In our home we have a no swear policy. In fact nyone who lets one slip is bound to a $50 monetary donation to Tino’s college fund. It has happened very little from either of us, but is more apt to happen from an outsider visiting. If you’re not conditioned everyday to watch your words it’s amazing what you can catch yourself saying. Working in an environment of early childhood development, I am already conscience of my words and language so it carries over pretty easily for me. It’s easy to underestimate the power of language. We notice “our words” a lot in our house these days, since we are always telling Tino to “use his words” or to help him choose better or more appropriate words.
My father’s first language was Chinese. He picked up Pidgin English with many other immigrants at that time. As a toddler, Chinese was also my first language, up until I started school, then we only spoke English in our home. My father spoke with such a thick Chinese accent that I was sure no one understood what he was saying much of the time. He was determined I was not going to inherit that quality.

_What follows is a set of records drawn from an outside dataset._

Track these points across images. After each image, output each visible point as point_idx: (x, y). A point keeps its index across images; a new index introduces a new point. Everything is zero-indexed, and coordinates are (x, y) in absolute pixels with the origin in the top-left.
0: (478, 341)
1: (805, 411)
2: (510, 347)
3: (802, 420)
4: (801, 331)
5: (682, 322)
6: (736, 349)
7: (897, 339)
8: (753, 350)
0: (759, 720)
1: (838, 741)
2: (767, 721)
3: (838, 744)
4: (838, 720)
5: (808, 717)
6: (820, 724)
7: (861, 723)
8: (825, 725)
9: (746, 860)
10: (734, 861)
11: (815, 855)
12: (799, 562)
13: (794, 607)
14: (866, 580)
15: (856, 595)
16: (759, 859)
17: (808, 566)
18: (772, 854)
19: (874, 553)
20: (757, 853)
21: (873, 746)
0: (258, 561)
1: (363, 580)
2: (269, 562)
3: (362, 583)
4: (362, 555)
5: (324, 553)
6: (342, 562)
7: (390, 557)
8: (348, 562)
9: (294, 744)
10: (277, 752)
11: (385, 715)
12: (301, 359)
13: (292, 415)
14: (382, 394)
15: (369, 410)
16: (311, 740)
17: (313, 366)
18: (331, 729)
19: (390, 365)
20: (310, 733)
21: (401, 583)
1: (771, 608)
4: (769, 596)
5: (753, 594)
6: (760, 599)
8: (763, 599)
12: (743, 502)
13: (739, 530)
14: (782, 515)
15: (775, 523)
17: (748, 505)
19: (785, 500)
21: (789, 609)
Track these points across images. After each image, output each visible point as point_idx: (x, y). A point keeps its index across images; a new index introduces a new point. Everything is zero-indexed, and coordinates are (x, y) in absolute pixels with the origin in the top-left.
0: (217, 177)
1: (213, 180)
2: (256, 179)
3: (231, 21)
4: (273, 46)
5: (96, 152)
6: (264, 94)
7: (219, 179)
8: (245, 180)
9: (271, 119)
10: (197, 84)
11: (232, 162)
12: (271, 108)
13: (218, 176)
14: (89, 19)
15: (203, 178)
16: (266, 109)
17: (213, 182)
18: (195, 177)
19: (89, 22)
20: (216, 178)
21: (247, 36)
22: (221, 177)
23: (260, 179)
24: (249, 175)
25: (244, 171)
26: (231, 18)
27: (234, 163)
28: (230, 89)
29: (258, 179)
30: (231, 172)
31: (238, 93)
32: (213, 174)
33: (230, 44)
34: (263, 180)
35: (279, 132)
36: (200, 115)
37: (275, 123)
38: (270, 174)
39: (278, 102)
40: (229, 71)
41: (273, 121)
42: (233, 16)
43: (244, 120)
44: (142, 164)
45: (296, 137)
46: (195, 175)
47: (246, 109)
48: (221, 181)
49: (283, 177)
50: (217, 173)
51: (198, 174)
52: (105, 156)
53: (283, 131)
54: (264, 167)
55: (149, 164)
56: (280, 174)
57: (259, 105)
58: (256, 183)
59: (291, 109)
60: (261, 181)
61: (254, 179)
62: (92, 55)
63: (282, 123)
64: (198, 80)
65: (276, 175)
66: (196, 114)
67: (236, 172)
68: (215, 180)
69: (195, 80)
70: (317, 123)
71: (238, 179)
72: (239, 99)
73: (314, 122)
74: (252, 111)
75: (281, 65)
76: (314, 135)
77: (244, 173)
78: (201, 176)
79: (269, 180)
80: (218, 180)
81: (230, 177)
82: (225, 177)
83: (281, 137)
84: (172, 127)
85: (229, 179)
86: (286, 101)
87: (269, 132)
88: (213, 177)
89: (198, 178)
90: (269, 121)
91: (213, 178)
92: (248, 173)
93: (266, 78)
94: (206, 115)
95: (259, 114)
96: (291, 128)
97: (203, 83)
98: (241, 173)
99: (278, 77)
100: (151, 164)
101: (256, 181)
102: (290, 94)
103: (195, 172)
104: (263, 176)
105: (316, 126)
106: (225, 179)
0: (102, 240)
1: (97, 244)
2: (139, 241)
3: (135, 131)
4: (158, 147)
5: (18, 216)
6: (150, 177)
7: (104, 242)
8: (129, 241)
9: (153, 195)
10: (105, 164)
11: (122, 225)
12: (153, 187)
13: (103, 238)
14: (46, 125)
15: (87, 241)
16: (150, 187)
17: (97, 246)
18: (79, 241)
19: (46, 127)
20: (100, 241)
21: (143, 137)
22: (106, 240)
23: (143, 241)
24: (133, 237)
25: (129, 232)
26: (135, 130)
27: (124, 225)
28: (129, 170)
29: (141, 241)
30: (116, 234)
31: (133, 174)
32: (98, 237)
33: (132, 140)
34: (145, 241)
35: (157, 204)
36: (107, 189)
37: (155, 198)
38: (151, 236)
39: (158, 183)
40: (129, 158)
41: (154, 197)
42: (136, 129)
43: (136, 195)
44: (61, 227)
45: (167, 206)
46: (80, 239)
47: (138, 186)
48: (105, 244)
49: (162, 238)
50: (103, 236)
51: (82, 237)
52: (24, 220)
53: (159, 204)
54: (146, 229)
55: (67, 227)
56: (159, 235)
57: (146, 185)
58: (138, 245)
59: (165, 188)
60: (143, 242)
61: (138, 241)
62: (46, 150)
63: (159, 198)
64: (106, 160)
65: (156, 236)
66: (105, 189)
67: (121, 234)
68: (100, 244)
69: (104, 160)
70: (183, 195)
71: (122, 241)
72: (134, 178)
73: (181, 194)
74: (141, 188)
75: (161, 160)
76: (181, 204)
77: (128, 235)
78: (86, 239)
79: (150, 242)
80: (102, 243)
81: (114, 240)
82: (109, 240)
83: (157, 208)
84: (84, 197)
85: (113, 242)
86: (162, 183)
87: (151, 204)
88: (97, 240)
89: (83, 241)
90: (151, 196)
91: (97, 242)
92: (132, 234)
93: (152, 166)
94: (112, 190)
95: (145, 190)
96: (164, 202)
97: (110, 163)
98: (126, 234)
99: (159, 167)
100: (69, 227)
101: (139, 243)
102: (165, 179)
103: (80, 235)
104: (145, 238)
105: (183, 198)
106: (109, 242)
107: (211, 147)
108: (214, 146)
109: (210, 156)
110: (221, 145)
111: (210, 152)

He took pride in my Western vernacular. This to him was an indicator of a successful person. I new this was shaped by the prejudice he faced struggling to communicate himself. I have memories of he and I reading the newspaper as a way to practice. It also broadened his horizon beyond the long days spent working in Chinatown. I taught him how to write English and in a short amount of time he had better penmanship than I could ever muster.
Once again I can’t help but find similar patterns replicated in my parenting. Tino is only two years old and has quite an extensive vocabulary that he uses (in my opinion) quite well. Rather then letting him “go with the flow” I find myself correcting pronunciation and diction. I mean yikes, you’d think I could wait till he is at least in preschool? It’s amazing to me that we have gone from a baby who could only communicate through crying to a toddler who can hold a conversation. I guess less and often stand back in awe at this boy who is fully capable of telling me what exactly he wants. It will be interesting to see how that will translate in a few years…
Reconnecting the subject to food and language, this brings me back to the dinner table. My new favorite time of the day. Now that Tino is conversational and can feed himself, family dinners have taken on a whole new level of charm. It’s really important to me that this meal is healthy and an equally safe space for our family to communicate and grow. While I realize work, meetings and extracurricular activities may make it difficult, I am determined to maintain this special time. Growing up my dinner table consisted of a meal delivered by a server and my school books. I realize it was a missed opportunity. Now I cherish these moments and the chance to watch my son grow up one meal at a time.